Bloomberg Professional Services
This analysis is by Bloomberg Intelligence ESG Senior Strategist Chris Ratti and ESG Strategy Associate Jia Jun Bar. It appeared first on the Bloomberg Terminal.
Sustainable bonds globally outperformed conventional investment-grade corporates in spread terms in 1Q, despite headwinds from tariffs and anti-ESG pressure from the Trump administration. The Bloomberg Global Corporate Green Social Sustainability Bond Index tightened vs. conventional corporates. The most notable green premiums were in financials, while industrials and materials saw the largest discounts due to higher carbon footprints. The Americas saw green bond premiums (greeniums) increase, particularly in energy and health care, while industrials remained the most discounted. The EMEA region ended 1Q at a discount, with greenium in sectors such as health care and energy, driven by energy-security initiatives. Asia-Pacific bonds were slightly discounted, but the materials sector moved into premium territory.
Global green-bond premiums improve in 1Q despite tariff concerns
Green-bond spreads worldwide through 1Q moved wider, though not as much as high-grade corporate bonds. Green spreads have moved in line with corporates on a 12-month normalized basis looking back over five years, but they recently decoupled, with green spreads trailing investment-grade corporates as they moved higher. We expect green spreads could remain lower, as strong demand has supported spreads. The Inflation Reduction Act also has strong cross-party support despite President Donald Trump’s rhetoric and increased volatility driven by back-and-forth on tariffs.
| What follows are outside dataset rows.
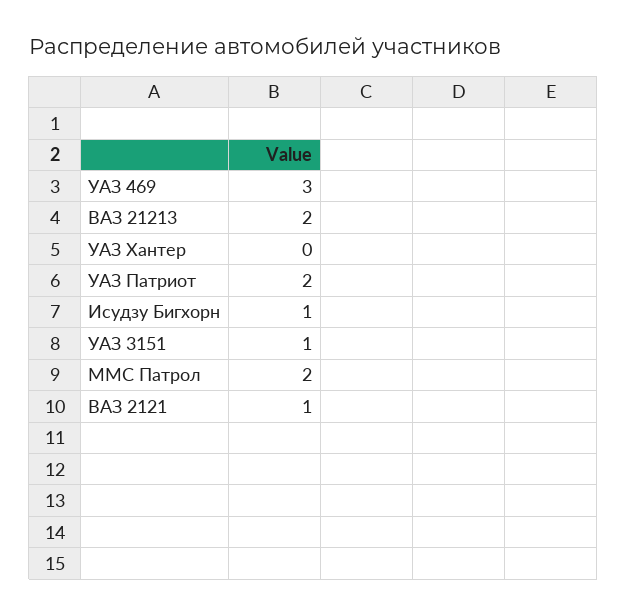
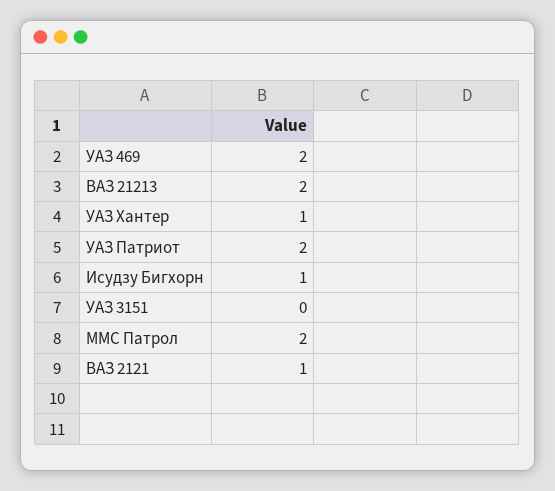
  {
-   "УАЗ 469": 3,
+   "УАЗ 469": 2,
    "ВАЗ 21213": 2,
-   "УАЗ Хантер": 0,
+   "УАЗ Хантер": 1,
    "УАЗ Патриот": 2,
    "Исудзу Бигхорн": 1,
-   "УАЗ 3151": 1,
+   "УАЗ 3151": 0,
    "ММС Патрол": 2,
    "ВАЗ 2121": 1
  }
Tariffs test green bonds, Americas hold strong, EMEA lags
Despite the volatility and increase in spreads from tariff fears, the Americas had a green premium during all four quarters of 2024, led by senior bonds. The region regained its premium after losing it early in 2025, ending with a weighted-average premium of 1.7 bps for 1Q. Asia-Pacific has nearly regained its green premium, closing 1Q at a discount 0.6 bps, lower than 4Q24’s discount of 3.2bps. Europe, Middle East and Africa (EMEA) still has the largest discount, though it also improved from the end of 2024, as green-labeled bonds are trading wider than comparable conventional bonds by 2.4 bps. Subordinated green bonds have widened more than conventional bonds in the Americas and Asia-Pacific.

Financials see green benefits; heavy emitters pay the price
Financials ended 1Q with green-bond spreads 1.8 bps lower than conventional bonds on a weighted-average basis. That makes four consecutive quarters where the financials sector had green bonds at lower spreads than conventionals, and the premium expanded from 4Q24, when it was nearly flat. Consumer staples shifted back to a premium of 1.3 bps as of the end 1Q after ending 2024 at a discount of 4.4 bps. The sectors with greater carbon footprints, such as materials and industrials, are trading at the largest discounts to conventional bonds; this gap increased since the end of February after it improved by 9 bps in January and February. This analysis is based on senior bonds in the payment structure and excludes junior and subordinated securities.

Global greenium methodology
Greenium refers to the premium that green bonds fetch vs. comparable conventional bonds. It’s measured by option-adjusted spreads (OAS), where negative reading is a premium. Using the Bloomberg Global Corporate Green Social Sustainability Bond Index, we calculate the greenium for each member by mapping the two closest conventional bonds with the same payment rank in the Bloomberg Global Aggregate Corporate Bond index on either side of the green-bond maturity. Greenium is calculated as the difference between the green-bond option-adjusted spread (OAS) and the interpolated OAS of the two non green peers. We calculate greenium aggregates at market level for each bond payment rank and BICS 1 and BICS 2 sectors using green-index weights. Green bonds with no non-green matches or data are excluded.